China’s economy picked up pace in the first quarter of the year, growing 5% compared to the same period last year, as it largely withstood the early effects of the Iran war, according to official data released .
The January–March figures, which cover the period when the conflict began, came in stronger than economists had predicted and improved from the 4.5% growth recorded in the previous October–December quarter.
On a quarterly basis, the economy expanded by 1.3% in the first three months, marking its fastest growth rate in a year.
Experts say China, the world’s second-largest economy, is likely to manage the short-term impact of the war, now in its seventh week. However, rising energy prices driven by the conflict are adding to inflation pressures and weighing on global growth. Over time, weaker global demand could affect Chinese exports.
The International Monetary Fund recently lowered its 2026 growth forecast for China to 4.4%, reflecting broader global economic concerns linked to the conflict. Chinese authorities had earlier set a growth target of 4.5% to 5% for this year, the lowest since 1991.
“China can likely weather short term disruptions, but a prolonged war and sustained high energy prices could begin to slow growth in the second half of the year,” said Lynn Song.
Separate data released showed China’s industrial output rose 5.7% in March from a year earlier, beating expectations as global demand for electronics, vehicles, semiconductors and robotics remained strong.
However, retail sales increased by just 1.7%, falling short of forecasts and slowing from 2.8% growth in the first two months of the year, highlighting weak domestic consumer demand.

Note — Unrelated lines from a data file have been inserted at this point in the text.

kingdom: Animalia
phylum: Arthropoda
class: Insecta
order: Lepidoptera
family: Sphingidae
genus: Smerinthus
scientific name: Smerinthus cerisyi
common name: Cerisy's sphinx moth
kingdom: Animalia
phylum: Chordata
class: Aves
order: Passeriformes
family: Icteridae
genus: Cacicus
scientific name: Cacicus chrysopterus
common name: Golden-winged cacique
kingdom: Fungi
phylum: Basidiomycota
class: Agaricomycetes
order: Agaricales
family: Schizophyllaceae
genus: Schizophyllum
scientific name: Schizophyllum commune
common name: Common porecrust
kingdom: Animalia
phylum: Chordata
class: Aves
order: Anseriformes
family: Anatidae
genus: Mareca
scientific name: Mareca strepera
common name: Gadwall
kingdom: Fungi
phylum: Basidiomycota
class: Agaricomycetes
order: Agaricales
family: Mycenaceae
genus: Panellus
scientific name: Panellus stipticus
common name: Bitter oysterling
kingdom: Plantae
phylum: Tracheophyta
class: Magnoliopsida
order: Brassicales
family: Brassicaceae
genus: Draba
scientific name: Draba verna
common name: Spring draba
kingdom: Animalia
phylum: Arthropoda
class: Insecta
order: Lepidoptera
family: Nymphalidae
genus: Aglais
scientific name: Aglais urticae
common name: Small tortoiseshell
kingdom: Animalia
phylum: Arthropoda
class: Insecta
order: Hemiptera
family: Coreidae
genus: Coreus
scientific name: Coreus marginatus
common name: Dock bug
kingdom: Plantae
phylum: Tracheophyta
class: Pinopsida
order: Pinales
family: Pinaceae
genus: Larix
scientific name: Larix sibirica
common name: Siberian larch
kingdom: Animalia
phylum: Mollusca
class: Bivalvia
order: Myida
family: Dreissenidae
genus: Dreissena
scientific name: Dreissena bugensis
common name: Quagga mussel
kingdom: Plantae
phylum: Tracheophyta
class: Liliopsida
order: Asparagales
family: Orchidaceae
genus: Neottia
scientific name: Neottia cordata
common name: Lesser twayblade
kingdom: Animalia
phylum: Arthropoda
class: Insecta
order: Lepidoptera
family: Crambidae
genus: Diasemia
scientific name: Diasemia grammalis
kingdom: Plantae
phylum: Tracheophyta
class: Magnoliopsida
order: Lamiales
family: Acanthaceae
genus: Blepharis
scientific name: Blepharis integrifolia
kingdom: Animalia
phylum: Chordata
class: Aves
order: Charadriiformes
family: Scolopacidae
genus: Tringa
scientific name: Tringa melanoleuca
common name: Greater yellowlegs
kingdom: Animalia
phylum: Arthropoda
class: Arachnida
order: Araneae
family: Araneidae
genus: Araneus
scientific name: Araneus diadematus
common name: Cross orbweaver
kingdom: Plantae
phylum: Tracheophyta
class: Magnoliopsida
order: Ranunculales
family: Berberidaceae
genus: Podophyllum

China’s prolonged real estate downturn has continued to hurt consumer and investor confidence. Still, the country achieved around 5% growth last year, supported by strong exports that pushed its trade surplus to nearly $1.2 trillion, despite higher tariffs imposed by US President Donald Trump.
Economists say exports will remain a key driver of China’s economy this year, but heavy reliance on them could pose risks.
“The lack of a quick resolution to the Iran war is likely to slow global growth, reducing other countries’ capacity to import Chinese goods,” said Eswar Prasad.
He added that as countries focus on protecting their own economies from the impact of the conflict, demand for Chinese imports is likely to weaken.
China reported earlier this week that exports grew 2.5% in March compared to a year earlier, a noticeable slowdown from the previous two months, partly due to seasonal factors.
While economists believe China could still meet its annual growth target through policy support, concerns remain. Increased public investment may help sustain overall growth, but without stronger consumer demand, it could deepen deflation risks and further increase dependence on exports.